* _Set of tasks_:
(a) Duplicate the stretch of the theater books thread from "I second Backstage" through "in a theatre.".
(b) List the usernames of everyone who posted in the theater books thread.

── Source text ──

# Theatre Books.



## derekleffew (Oct 6, 2007)

I put this thread in “Theatre Management and Development” as I couldn’t find a better place for it. Although I am primarily lighting, I’d like to open the thread to every department of theatre, thus the title: Theatre Books. 

*NOTE:
Moved by the OP to the "Collaborative Articles" area. Which is where he should have put it in the first place.*


----------



## sobenson (Oct 9, 2007)

1. Backstage Handbook.
It was published in 1994, and is a bit out of date with newer technology, but there is a lot of usefull information in there.
2. Stage Rigging Handbook, Third Edition
Everything you will need to know about rigging, including all the math.


----------



## Spikesgirl (Mar 5, 2008)

The Theater Prop Handbook (Thurston James) and its companion, "The What, Where and When of Thaeter Props" - also by Thurston James. These are great references and invaluable for new prop people.

A series that I live by is the "Surfaces" (Judy Juracek) books("Surfaces", "Natural Surfaces" and "Soft Surfaces"). They come with CDs that you can reference on your PC, which is a godsend at times. Bascially, they are nothing but various photos of just about anything you would want to paint. Director says, I want a brick wall - go to the section on brick walls - there are dozens of choices- and it allows everyone to be on the same page before the painting starts. Absolutely the best books I've ever invested in.

Charlie


----------



## DaveySimps (Mar 5, 2008)

I second Backstage Handbook and the Stage Rigging Handbook. I also like "Practical Health and Safety Guidelines for School Theatre Operations" By Dr. Randall W.A. Davidson (aka. Dr. Doom). It is not the cheapest book, but I found it to be very informative, very dense with lots of good information and photos. Don't let the title fool you, everyone can benefit from it equally, not just schools. It is nice if you are looking to convince non theatre administrators (either a board of directors, school administration, etc.) of the risks that can be found in a theatre.

For sound, I enjoyed the Yamaha "Sound Reinforcement Handbook" by Davis and Jones. The material is a bit dated, but it does a good job of explaning the theory and mathematics behind audio. 

~Dave


----------



## Pip (Mar 17, 2008)

Photometrics Handbook by Robert C Mumm is an excellent resource,
I had a couple more in mind but they just left me. I'll post a few more later when I'm not browsing at 5 AM trying to make myself tired


----------

───
── Supplied records ──

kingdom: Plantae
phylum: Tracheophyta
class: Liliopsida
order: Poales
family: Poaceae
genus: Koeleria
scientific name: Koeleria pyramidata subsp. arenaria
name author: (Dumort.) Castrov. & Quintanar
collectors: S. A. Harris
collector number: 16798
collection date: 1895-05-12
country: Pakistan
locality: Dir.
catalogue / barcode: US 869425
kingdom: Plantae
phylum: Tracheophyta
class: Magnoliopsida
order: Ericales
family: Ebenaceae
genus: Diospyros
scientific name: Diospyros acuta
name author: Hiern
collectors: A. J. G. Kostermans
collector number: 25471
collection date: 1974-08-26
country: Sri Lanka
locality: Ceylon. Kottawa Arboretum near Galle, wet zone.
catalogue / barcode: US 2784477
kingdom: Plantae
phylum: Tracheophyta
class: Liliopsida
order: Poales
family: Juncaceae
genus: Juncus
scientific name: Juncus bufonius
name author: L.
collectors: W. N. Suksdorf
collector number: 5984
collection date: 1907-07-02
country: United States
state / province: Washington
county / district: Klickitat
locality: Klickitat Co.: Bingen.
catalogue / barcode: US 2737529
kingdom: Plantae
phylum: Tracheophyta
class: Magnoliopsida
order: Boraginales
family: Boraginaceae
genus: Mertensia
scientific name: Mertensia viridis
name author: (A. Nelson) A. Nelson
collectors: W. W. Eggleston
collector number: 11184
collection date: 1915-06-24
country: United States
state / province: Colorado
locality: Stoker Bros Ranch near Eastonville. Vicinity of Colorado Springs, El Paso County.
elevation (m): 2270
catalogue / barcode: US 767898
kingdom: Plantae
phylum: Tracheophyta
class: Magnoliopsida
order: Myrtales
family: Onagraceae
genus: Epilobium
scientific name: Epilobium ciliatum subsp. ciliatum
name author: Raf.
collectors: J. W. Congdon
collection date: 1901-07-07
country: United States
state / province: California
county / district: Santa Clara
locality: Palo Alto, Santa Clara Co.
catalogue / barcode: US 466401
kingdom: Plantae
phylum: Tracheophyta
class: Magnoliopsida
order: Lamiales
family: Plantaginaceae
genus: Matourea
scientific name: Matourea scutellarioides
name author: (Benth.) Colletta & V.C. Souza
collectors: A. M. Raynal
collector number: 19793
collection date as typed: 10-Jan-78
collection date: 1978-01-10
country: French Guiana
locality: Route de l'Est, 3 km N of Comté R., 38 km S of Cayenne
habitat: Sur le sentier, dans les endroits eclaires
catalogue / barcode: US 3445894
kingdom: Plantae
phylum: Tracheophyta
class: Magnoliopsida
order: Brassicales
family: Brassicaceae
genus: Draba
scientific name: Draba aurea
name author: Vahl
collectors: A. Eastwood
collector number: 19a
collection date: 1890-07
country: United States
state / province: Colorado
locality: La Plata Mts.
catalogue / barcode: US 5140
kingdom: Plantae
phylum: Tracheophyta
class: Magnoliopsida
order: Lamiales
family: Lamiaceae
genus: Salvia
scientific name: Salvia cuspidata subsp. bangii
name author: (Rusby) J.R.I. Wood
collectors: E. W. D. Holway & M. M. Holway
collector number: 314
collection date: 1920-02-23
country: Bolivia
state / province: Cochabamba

───

* _Complete answers_:
(a)
I second Backstage Handbook and the Stage Rigging Handbook. I also like "Practical Health and Safety Guidelines for School Theatre Operations" By Dr. Randall W.A. Davidson (aka. Dr. Doom). It is not the cheapest book, but I found it to be very informative, very dense with lots of good information and photos. Don't let the title fool you, everyone can benefit from it equally, not just schools. It is nice if you are looking to convince non theatre administrators (either a board of directors, school administration, etc.) of the risks that can be found in a theatre.

(b)
derekleffew
sobenson
Spikesgirl
DaveySimps
Pip